Web security Issues & their solutions

When deploying a Web service, you have to think about how you will secure that service. Yes, even if you decide to open up access to the service to everyone and anyone, you still have to think about security — For example, protecting yourself against people seeking to deny access to your service. Security encompasses the following:

·         Equipment deployment

·         Authenticating users

·         Guarding data so that users only see what they should see

·         Tracking user activity

Any and all of these items may be a part of your overall security plan. In this chapter, we will take a look at all of these items and show how you can use them to make your Web service more secure.

1. Equipment deployment

One of the easiest things to do to secure your corporate data is to use hardware in an intelligent way. When deploying a publicly accessible Web service, you will want to expose as little of your internal infrastructure as necessary. There are a number of things you will want to do:

·         Put your database machines behind a firewall.

·         Use hardware to protect your equipment. For example, rely on routers instead of software firewalls. Hardware is typically faster at routing and is easier to lockdown. The software firewall may have unknown interactions with which to deal.

·         Make use of a demilitarized zone (DMZ). In other words, only put the machine serving the Web service on the public Internet.

The basic theme in equipment deployment, as you have just seen, is that you should strive to keep the majority of your machines behind some sort of protective firewall.

2. Authenticating users

You authenticate a user to learn his or her identity. The identity information might be used to make sure a person should have access to the Web service. You may also use the identity to track the user's activities. When it comes to authenticating your users, you have several options:

·         Application-level authentication — Users identify themselves via credentials supplied in the SOAP (Simple Object Access Protocol) message.

·         HTTP basic authentication — The username and password are sent as clear text. This is not useful for secure applications, but it can be useful in combination with other identification techniques.

·         HTTP digest authentication — This tool sends a hashed version of the basic authentication credentials so that only the server can decode them.

·         Client certificates — Using a certificate provided by a certificate authority, the client can prove its identity during SSL authentication.

·         Windows authentication — Through HTTP basic/digest authentication or client certificates, IIS can map a user identity to a real Windows user.

3. Guarding data

When you make your data, you can use the user authentication mechanisms discussed to guard it. You can use Access Control Lists to guard files and SQL-based security to guard data in your database. As part of your security for the Web service, consider using a combination of user identity and other security mechanisms as a way to protect your data. For example, SQL server allows you to limit who can and cannot access various databases, tables and stored procedures. NTFS limits what files a particular user can access. Active Directory can be used to limit the network resources the user can access.

4. Tracking user activity

Many applications require that you give users access to sensitive resources. When the users are using those resources, you will want to be able to see what was done. What did they look at? What actions did they fire? What data did they change? Most of the time, the users will not abuse their privileges. However, when the users are new and are trying to do something wrong, you want to see what they did. It will help you back out the changes the newbie made.

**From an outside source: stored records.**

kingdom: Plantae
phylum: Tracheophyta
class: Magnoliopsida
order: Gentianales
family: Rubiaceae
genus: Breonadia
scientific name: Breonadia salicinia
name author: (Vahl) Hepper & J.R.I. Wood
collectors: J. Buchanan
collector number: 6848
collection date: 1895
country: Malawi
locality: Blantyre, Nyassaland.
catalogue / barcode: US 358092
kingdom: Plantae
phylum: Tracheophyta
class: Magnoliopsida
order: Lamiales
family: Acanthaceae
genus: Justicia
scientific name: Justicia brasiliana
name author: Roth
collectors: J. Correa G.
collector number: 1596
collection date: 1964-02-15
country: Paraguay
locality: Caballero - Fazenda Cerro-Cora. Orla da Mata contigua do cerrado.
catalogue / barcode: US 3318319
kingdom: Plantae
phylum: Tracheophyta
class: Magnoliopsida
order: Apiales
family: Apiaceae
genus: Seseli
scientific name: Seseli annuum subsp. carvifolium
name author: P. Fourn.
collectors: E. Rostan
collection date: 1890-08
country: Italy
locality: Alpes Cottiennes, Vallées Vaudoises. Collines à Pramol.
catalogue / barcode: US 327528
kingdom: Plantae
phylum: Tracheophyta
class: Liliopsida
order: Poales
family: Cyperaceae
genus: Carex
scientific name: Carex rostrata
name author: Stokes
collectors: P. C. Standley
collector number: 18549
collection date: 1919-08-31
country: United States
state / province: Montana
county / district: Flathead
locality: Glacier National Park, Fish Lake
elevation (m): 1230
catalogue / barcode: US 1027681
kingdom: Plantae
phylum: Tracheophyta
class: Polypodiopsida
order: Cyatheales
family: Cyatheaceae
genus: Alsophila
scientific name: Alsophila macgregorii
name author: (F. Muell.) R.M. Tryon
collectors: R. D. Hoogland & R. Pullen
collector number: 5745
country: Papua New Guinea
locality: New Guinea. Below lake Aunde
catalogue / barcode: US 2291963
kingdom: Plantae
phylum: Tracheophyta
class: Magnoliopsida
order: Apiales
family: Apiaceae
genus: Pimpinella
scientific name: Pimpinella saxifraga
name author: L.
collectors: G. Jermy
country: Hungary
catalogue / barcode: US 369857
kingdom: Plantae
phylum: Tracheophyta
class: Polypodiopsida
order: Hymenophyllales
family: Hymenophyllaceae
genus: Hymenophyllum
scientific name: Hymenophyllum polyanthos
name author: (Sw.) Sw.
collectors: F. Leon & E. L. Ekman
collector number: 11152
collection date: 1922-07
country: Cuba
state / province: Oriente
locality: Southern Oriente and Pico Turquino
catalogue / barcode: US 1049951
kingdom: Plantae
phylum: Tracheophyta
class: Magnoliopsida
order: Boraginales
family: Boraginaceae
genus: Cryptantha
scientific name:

What information do you track when auditing user activity? This set of data is specific to security:

·         User identity (if available) — This lets you know who executed the action.

·         IP address of caller — This allows you to track the call back to a specific machine. This comes in handy, even if the user is coming through some sort of proxy server.

·         Free text field — You will want some sort of generic field that allows you to put all audit data into one table. Within this field, you can enter information particular to the action the user was performing. Think of putting in information that would be helpful when capturing details about what happened.

·         Time of action — By knowing when things happened, you will be able to figure out the order of the actions and string together what the user did.